READING PASSAGE section start

Hello, it seems like that documentation for the Da...
# best-practices
e
Hello, it seems like that documentation for the DatabricksSubmitRun is obsolete. It suggests to pass the connection string as a string-encoded json using PrefectSecret, but the class only accepts a dict
k
Ah the DatabricksRunNow is newer. Maybe you can try that instead? DatabricksSubmitRun is kept around for backward compatibility
e
the annoying thing is that now I need to use databricks CLI to create a job and prefect to run it?
This is not very useful, I would have expected a Task to create a Job on Databricks too 😞
k
How would you create the job? You’d have a notebook ready and then just define the notebook and compute to run it?
e
I found it, it has an horrible name
Copy code
DatabricksSubmitMultitaskRun
is v2.1 api
k
Feedback is welcome because we’re working on the Prefect 2.0 version. What would you rename it to?
e
good question. I think you probably want to have a factory method:
Copy code
def submit_run(apiVersion:str) -> Task
Can you help me with this ? https://docs.prefect.io/api/latest/tasks/databricks.html#databrickssubmitmultitaskrun I don't understand how the example fits with what we discussed ysterday, sharing a part of the configuration between two tasks
k
It’s just the same. You can use that large init, and then during runtime, override stuff or add more keyword arguments
e
but I still have the problem, should I define the function where I create the instance as a task?
k
Ah yes your function can return an initialized task
e
that's what I was doing before, ugh
but instead all the "non params" should be added within the with Flow(...) is that right?
k
No. You can define them outside
Copy code
mytask = MyTask(a=1,b=2)
with Flow(...) as flow:
    mytask(a=3,b=4,c=3)
The run here will override a and b
or
Copy code
with Flow(...) as flow:
    mytask(c=3) # inherits a and b
e
let me try agian 😄
there is something missing in that API
k
What is missing?
e
the shared cluster part
no BS, y fault
my fault
@Kevin Kho this is not working for me 😞
k
What is your error?
e
Copy code
job1 = my_factory_method1(spark_version, github_repo, git_ref)
    job2 = my_factory_method2(spark_version, github_repo, git_ref)
    job1(databricks_conn_secret=databricks_connstring)

READING PASSAGE section end

* **WORK REQUEST 1**: In the forum thread, restate the paragraph beginning "Hello, it seems like that documentation for the DatabricksSubmitRun" more briefly, keeping its main facts.
* **WORK REQUEST 2**: Quote the records from their first line up to and including the line with "access or use any digital", reproducing every line unchanged.
The forum thread above and the records that follow are separate, unrelated material.

INPUT RECORDS section start

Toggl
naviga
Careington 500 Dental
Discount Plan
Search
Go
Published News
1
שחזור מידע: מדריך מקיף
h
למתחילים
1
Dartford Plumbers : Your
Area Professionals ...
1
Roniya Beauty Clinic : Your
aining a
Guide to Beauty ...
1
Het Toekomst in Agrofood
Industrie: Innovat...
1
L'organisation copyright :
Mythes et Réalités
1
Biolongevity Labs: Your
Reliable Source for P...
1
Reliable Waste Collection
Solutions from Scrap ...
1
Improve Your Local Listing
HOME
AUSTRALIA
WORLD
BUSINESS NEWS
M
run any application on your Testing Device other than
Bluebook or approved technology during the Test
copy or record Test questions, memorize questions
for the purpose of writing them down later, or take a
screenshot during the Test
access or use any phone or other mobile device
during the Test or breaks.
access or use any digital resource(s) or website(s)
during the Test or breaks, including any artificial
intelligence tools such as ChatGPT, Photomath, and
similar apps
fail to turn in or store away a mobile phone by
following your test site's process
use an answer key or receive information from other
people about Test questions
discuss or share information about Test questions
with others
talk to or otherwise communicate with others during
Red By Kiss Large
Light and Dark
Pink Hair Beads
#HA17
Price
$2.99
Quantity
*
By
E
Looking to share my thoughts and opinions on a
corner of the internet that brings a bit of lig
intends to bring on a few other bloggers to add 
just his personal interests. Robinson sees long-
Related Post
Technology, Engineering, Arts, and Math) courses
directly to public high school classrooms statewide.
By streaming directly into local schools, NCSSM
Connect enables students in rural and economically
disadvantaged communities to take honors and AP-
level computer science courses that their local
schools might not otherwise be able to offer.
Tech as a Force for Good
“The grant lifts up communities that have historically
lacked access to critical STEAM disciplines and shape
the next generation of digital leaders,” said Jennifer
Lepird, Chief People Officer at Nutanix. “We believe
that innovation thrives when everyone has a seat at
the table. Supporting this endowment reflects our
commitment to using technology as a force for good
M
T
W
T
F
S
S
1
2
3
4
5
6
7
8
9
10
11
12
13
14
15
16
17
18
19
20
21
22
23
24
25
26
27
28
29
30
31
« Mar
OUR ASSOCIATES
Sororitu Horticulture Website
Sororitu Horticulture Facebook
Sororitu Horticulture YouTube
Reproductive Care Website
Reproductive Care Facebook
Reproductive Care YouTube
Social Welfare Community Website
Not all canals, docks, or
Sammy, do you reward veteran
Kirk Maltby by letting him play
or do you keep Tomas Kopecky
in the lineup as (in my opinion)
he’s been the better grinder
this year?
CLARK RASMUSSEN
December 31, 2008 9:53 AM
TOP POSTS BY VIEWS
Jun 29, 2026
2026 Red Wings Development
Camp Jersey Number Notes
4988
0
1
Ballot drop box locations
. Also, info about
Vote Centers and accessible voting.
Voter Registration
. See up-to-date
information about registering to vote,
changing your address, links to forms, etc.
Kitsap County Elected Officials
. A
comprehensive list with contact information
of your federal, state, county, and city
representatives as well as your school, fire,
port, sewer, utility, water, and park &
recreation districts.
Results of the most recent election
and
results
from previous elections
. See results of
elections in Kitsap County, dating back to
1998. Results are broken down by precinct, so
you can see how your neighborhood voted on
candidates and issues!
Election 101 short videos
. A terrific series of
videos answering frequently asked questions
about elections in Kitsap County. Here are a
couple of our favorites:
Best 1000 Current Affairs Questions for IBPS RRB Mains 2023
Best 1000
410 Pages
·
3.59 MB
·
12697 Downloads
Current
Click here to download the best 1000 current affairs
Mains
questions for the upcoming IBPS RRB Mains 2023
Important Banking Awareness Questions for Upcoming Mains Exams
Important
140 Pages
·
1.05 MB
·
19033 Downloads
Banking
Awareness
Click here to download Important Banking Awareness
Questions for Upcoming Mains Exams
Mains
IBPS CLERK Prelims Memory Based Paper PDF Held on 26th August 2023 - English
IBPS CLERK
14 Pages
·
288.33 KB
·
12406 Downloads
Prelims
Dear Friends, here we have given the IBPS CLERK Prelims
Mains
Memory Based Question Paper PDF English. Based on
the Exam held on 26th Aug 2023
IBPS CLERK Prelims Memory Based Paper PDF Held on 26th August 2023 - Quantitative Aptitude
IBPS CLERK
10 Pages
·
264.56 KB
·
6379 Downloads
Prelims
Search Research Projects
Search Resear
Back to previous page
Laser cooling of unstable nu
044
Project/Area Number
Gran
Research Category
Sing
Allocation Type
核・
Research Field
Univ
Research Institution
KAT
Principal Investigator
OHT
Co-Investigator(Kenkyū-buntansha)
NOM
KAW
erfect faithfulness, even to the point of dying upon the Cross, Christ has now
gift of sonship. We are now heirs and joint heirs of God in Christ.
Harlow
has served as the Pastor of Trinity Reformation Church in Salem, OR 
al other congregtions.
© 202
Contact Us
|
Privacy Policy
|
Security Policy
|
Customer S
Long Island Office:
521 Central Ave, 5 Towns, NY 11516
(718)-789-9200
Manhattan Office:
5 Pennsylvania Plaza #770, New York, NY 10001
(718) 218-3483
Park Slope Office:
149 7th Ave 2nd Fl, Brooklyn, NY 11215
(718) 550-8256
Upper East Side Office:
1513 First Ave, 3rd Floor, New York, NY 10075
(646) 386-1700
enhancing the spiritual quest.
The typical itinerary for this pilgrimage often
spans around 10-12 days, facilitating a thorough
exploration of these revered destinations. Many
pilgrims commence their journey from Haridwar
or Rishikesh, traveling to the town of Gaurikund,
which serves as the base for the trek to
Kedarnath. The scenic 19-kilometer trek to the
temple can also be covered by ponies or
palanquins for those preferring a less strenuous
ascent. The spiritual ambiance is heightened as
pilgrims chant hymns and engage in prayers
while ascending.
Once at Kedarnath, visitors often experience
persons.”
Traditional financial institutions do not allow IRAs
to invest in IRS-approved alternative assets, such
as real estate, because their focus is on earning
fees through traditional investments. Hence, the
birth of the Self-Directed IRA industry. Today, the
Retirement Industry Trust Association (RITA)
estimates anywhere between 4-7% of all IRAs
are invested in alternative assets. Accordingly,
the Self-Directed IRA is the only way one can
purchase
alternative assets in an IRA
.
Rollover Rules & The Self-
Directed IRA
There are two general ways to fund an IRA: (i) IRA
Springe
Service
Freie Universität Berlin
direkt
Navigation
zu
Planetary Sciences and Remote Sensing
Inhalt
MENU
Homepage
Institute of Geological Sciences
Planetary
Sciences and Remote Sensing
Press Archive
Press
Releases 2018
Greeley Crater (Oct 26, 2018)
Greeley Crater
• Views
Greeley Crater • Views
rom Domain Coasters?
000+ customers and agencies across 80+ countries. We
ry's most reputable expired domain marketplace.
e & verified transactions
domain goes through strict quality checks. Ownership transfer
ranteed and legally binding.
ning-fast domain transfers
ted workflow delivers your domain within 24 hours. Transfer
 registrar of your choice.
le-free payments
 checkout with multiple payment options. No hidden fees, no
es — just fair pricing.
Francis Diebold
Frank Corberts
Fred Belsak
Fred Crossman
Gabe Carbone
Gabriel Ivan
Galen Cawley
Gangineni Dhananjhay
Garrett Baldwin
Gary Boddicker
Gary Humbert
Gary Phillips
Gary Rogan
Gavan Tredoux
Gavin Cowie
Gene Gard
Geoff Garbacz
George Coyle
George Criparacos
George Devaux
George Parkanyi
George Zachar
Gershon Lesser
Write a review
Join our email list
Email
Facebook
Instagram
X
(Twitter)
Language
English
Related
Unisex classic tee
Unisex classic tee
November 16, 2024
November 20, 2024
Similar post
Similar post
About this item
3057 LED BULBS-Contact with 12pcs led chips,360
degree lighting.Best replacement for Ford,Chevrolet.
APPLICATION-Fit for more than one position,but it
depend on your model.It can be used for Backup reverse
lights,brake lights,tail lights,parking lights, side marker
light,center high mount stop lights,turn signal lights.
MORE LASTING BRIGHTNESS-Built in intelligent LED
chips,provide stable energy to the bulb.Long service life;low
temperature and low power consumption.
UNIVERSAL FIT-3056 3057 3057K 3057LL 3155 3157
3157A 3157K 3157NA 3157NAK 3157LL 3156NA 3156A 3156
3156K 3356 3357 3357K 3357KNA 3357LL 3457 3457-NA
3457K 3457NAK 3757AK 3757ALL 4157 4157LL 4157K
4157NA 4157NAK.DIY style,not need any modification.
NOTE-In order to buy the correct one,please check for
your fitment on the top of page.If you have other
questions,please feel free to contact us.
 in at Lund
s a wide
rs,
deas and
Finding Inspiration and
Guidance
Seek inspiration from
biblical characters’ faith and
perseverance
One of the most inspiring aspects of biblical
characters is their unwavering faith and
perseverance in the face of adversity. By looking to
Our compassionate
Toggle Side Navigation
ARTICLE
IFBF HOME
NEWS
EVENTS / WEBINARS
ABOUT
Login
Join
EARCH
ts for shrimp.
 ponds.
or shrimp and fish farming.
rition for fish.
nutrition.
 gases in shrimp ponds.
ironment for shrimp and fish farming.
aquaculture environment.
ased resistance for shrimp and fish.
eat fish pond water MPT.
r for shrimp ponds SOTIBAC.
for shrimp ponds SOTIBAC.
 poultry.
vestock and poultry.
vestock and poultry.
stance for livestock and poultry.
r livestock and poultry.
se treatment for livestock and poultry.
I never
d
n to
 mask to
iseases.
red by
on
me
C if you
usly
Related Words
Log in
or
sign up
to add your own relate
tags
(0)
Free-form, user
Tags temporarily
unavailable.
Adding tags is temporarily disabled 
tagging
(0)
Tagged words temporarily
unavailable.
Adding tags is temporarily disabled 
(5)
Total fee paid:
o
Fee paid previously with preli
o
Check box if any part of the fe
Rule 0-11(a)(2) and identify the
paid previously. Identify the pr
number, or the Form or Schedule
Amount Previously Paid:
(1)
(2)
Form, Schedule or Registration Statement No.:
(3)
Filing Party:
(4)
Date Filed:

INPUT RECORDS section end

* **TASK SOLUTION 1**: The DatabricksSubmitRun documentation seems out of date. It says to pass the connection string as string-encoded JSON through PrefectSecret, but the class accepts only a dict.

* **TASK SOLUTION 2**:
Toggl
naviga
Careington 500 Dental
Discount Plan
Search
Go
Published News
1
שחזור מידע: מדריך מקיף
h
למתחילים
1
Dartford Plumbers : Your
Area Professionals ...
1
Roniya Beauty Clinic : Your
aining a
Guide to Beauty ...
1
Het Toekomst in Agrofood
Industrie: Innovat...
1
L'organisation copyright :
Mythes et Réalités
1
Biolongevity Labs: Your
Reliable Source for P...
1
Reliable Waste Collection
Solutions from Scrap ...
1
Improve Your Local Listing
HOME
AUSTRALIA
WORLD
BUSINESS NEWS
M
run any application on your Testing Device other than
Bluebook or approved technology during the Test
copy or record Test questions, memorize questions
for the purpose of writing them down later, or take a
screenshot during the Test
access or use any phone or other mobile device
during the Test or breaks.
access or use any digital resource(s) or website(s)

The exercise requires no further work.